Secondo gli studi di Garelli, nel trentennio 1990-2019 a nord di Roma c’è un vero e proprio tracollo: Piemonte e Liguria registrano meno 32%; Emilia-Romagna e Triveneto -28%; Marche e Toscana -24%. Al Sud invece c’è una crescita: Calabria più 12%; Campania, Puglia e Basilicata (+7%). Un decennio separa i preti giovani della Basilicata (55,9 anni) da quelli più anziani del Triveneto (65,4 anni).
L’87,4 per cento dei seminaristi ha frequentato le superiori in una struttura statale e il 12,6% in una struttura paritaria; il 28,1% ha compiuto studi umanistici-classici; il 26,9% scientifici e il 23,2% tecnici; il 10,8% ha fatto studi professionali. Fino a qualche decennio fa, la quasi totalità dei candidati era in possesso di maturità classica. Quasi la metà (il 45,9%) ha frequentato l’università con indirizzi molto variegati. «La vocazione è un’opera artigianale che ha bisogno dell’apporto di molti per fiorire. Non riguarda solo i tempi più dedicati al discernimento – spiega don Gianola – ma intreccia il lavoro di molte mani. Più o meno consapevolmente ogni cura, ogni azione educativa, ogni passo compiuto insieme nella crescita e nello sviluppo di una vita contribuisce al formarsi della persona. Tutti i luoghi possono diventare spazi nei quali prendersi cura della vocazione, gli uni degli altri, prendersi cura della persona, intessere quel dialogo di stima e di ascolto che è terreno fecondo per la semina del Vangelo».

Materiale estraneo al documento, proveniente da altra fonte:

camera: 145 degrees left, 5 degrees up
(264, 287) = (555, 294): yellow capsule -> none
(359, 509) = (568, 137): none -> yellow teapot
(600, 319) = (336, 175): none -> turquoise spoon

Nei Seminari italiani il 10 per cento proviene da altre parti del mondo e la metà frequenta un Seminario del Centro Italia. L’Africa è il continente maggiormente rappresentato: oltre un terzo dei seminaristi stranieri (38,5%) proviene dall’Africa, in particolare da Madagascar, Nigeria, Camerun e Costa d’Avorio. Dal continente europeo proviene provengono in particolare da Polonia, Albania, Romania e Croazia.